EXCERPT TO READ ->
*** Begin section ***
[Bug tree-optimization/102391] Failure to optimize adjacent 8-bit loads into a single bigger load

2021-12-15 Thread pinskia at gcc dot gnu.org via Gcc-bugs
https://gcc.gnu.org/bugzilla/show_bug.cgi?id=102391

Andrew Pinski  changed:

   What|Removed |Added

 Status|NEW |RESOLVED
 Resolution|--- |DUPLICATE

--- Comment #4 from Andrew Pinski  ---
Dup of bug 98953.

*** This bug has been marked as a duplicate of bug 98953 ***

[Bug tree-optimization/102391] Failure to optimize adjacent 8-bit loads into a single bigger load

2021-09-20 Thread rguenth at gcc dot gnu.org via Gcc-bugs
https://gcc.gnu.org/bugzilla/show_bug.cgi?id=102391

--- Comment #3 from Richard Biener  ---
the bswap pass is in principle able to handle these but it sees

  _1 = (sizetype) offset_12(D);
  _2 = RomHeader_13(D) + _1;
  _3 = *_2;
  _4 = (signed short) _3;
  _5 = _1 + 1;
  _6 = RomHeader_13(D) + _5;
  _7 = *_6;

so the constant offset is not forwarded to the MEM_REFs (int vs. size_t issue)
and the bswap pass doesn't perform any fancy dataref analysis to spot
constant offsetted same bases (it could simply use split_constant_offset
on the found base I guess or invoke DR analysis in BB mode).

[Bug tree-optimization/102391] Failure to optimize adjacent 8-bit loads into a single bigger load

2021-09-17 Thread pinskia at gcc dot gnu.org via Gcc-bugs
https://gcc.gnu.org/bugzilla/show_bug.cgi?id=102391

Andrew Pinski  changed:

   What|Removed |Added

   Severity|normal  |enhancement
 Ever confirmed|0   |1
   Last reconfirmed||2021-09-18
 Status|UNCONFIRMED |NEW

--- Comment #2 from Andrew Pinski  ---
GCC can figure out case offset = 0;

There might be a dup of this one too.
*** End section ***
STUDY MATERIAL ->
*** Begin section ***
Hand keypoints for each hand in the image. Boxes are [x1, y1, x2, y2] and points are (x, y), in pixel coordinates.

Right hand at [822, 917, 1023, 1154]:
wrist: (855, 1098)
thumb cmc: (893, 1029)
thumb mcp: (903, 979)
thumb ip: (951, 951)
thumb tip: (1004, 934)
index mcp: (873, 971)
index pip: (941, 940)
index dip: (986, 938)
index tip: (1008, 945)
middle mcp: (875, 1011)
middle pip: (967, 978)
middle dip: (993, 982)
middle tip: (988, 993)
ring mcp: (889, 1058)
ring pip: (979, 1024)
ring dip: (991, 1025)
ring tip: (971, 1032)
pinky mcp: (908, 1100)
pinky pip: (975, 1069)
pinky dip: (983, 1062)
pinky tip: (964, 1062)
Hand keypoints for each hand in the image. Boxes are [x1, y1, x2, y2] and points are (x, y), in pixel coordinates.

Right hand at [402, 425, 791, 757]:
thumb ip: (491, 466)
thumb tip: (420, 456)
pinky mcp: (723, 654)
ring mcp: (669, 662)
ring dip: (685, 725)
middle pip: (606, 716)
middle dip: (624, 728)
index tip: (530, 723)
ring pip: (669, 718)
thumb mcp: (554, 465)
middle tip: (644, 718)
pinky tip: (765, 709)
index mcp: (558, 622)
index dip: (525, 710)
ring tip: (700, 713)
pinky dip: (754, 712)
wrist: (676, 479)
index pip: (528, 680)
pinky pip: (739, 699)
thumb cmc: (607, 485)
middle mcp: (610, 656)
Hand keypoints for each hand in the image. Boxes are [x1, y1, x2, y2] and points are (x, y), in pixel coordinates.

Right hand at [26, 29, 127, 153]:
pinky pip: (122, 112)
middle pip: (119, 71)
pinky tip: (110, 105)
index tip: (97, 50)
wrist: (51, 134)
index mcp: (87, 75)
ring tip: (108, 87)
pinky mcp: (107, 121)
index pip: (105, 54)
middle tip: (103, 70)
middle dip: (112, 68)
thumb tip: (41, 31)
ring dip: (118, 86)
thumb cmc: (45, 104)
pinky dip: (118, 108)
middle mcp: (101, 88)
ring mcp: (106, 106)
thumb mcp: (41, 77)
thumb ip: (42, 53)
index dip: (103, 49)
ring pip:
*** End section ***
ASSIGNED TASK -> Pick up the GCC bug thread about merging adjacent 8-bit loads into one larger load and continue it from its last line.

RESPONSE BOX ->
[Bug tree-optimization/102391] Failure to optimize adjacent 8-bit loads into a single bigger load

2021-09-17 Thread gabravier at gmail dot com via Gcc-bugs
https://gcc.gnu.org/bugzilla/show_bug.cgi?id=102391

Gabriel Ravier  changed:

   What|Removed |Added

Summary|Failure to optimize 2 8-bit |Failure to optimize
   |loads into a single 16-bit  |adjacent 8-bit loads into a
   |load|single bigger load

--- Comment #1 from Gabriel Ravier  ---
Note: this also equivalently works on bigger sizes:

uint32_t HeaderReadU32LE(int offset, uint8_t *RomHeader)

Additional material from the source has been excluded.